Now that you’re well versed on the main requirements, it’s time to start creating your Bokashi compost.

Step 1
Take your Bokashi bucket and place the grate on the ledge near the bottom of the bucket with the knob facing upright. Just ensure the tap is in the off position. You can drain out that ‘Bokashi liquid gold’ from here later.

Step 2
Gather your food scraps, place them in the bucket, and sprinkle a handful of Bokashi One Mix over every layer of the waste. As a rule of thumb, use approximately 1 tablespoon of mix for every cup of waste. If you’re adding any foods that are high in protein such as eggs, fish, meat, and cheese, add an extra tablespoon of Bokashi One Mix because they usually take longer to break down.

Step 3
Once you have added your food waste for that day, close the lid and ensure it’s completely sealed over. This will eliminate any further oxygen entering.

Step 4
Over a few days, the food waste will begin to pickle and deteriorate, which will result in liquid dripping to the bottom of the bucket. Drain out the liquid using the tap at the base. You can then use it as a spray for fertilizer if you wish.

Step 5
Repeat the layering process of adding food scraps along with Bokashi One Mix until the bucket is full.

Step 6
Once full, the bucket is ready for burying in your garden as compost.

Step 7
If you have two Bokashi One buckets, you can begin the process again in your second bucket, which will allow the contents of the first bucket to continue fermenting. Just ensure you keep draining both buckets of the Bokashi juice regularly.

Step 8
As your Bokashi compost is still fermenting and pickling, it is quite acidic and can burn plants if they come in contact with it right away. So when burying it, make sure you dig a hole or trench that is double the height and width of your Bokashi bucket.

Step 9
Empty the contents of the bucket into the trench and cover over with around 25cm of soil. The waste will continue to decompose and air will begin to enter its environment where the nutrients will be dispersed into the soil.

Step 10
After you have buried your Bokashi compost, give your Bokashi One bucket a deep clean ready for the next batch of food scraps.

Step 11
After 3-4 weeks once the acidity of the soil has dropped and the PH has levelled out you can start planting the soil.

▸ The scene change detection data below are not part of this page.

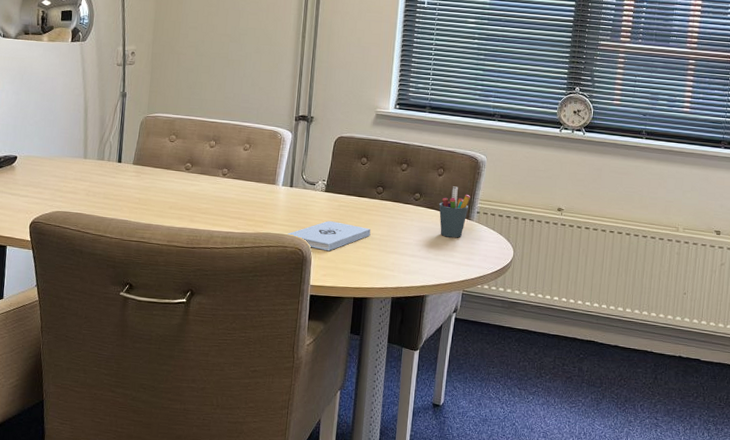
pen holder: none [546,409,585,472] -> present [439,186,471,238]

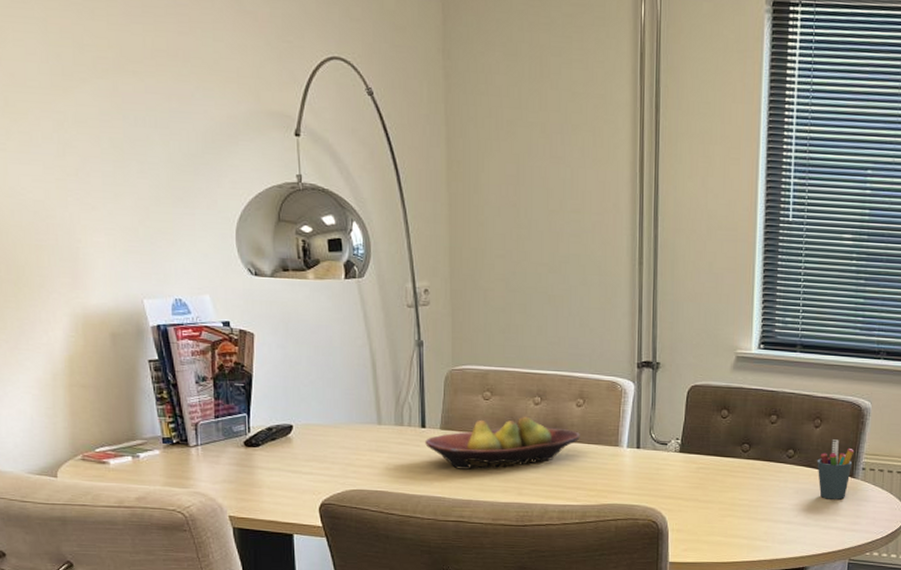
fruit bowl: none [120,156,245,199] -> present [425,416,580,470]
notepad: present [287,221,371,252] -> none [638,486,738,522]

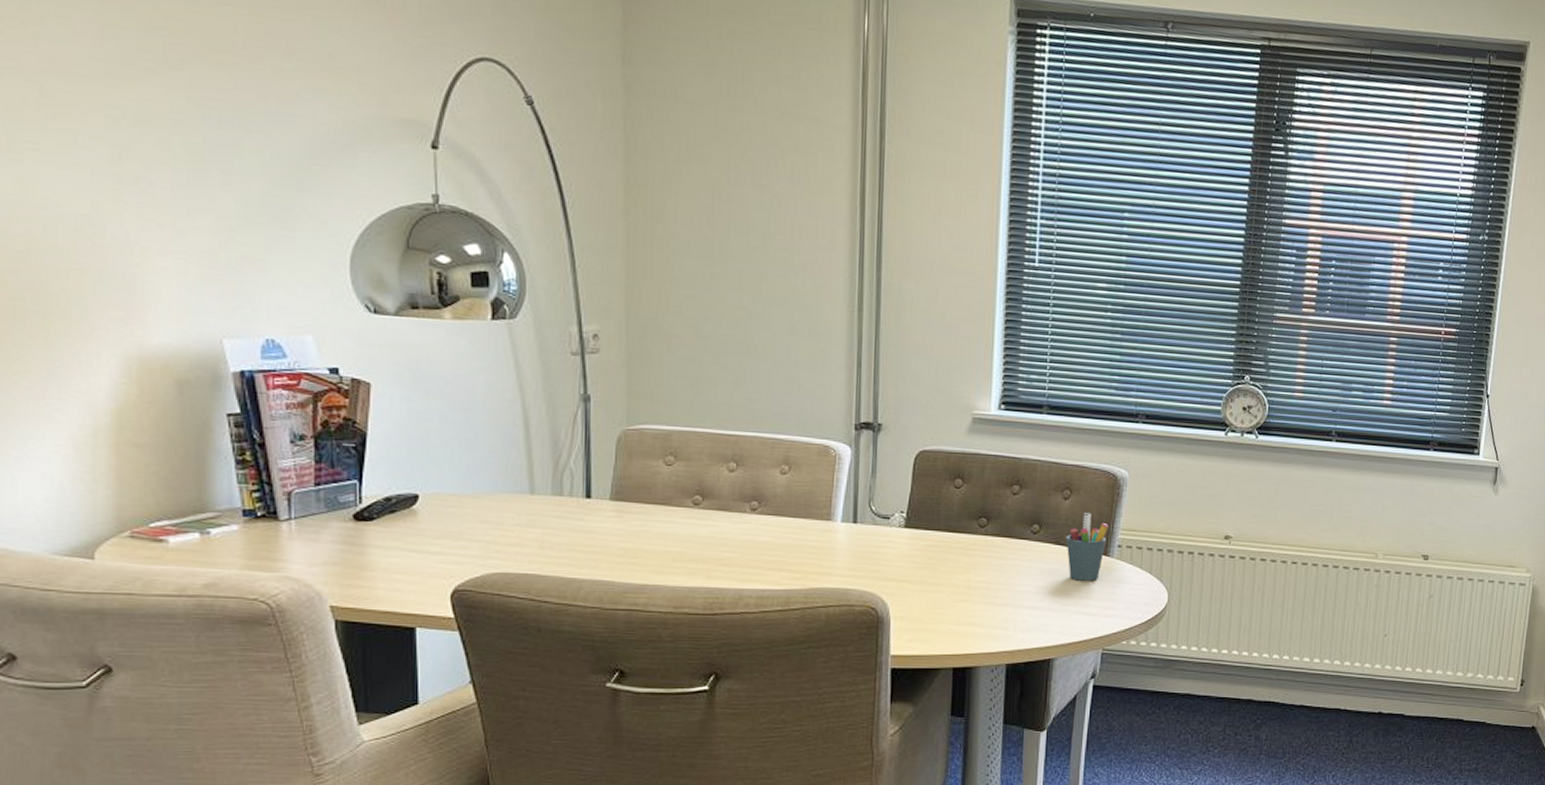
fruit bowl: present [425,416,580,470] -> none [590,485,784,548]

Bokashi Composting Is Good For Your Garden & The Environment

As you can see, Bokashi composting is a great alternative to conventional composting. Not only does it effectively clear your home of food waste, but it also means you're doing your part for the environment by reducing the amount of waste being sent to landfill sites, which also lowers your carbon footprint.

It’s an easy, affordable way of creating nutritious soil for plant life. What’s more, the Bokashi juice collected at the bottom of the bucket is full of good bacteria that’s ideal for spraying over the foliage of your plants. It also makes an excellent drain cleaner that’s great for combating odors or fungus.

If you are a gardener, give Bokashi composting a go. Over the period of 8 weeks (4 weeks for fermentation & 4 weeks to introduce plant life) you’ll start to see your garden turn into a vibrant palette of healthy plants.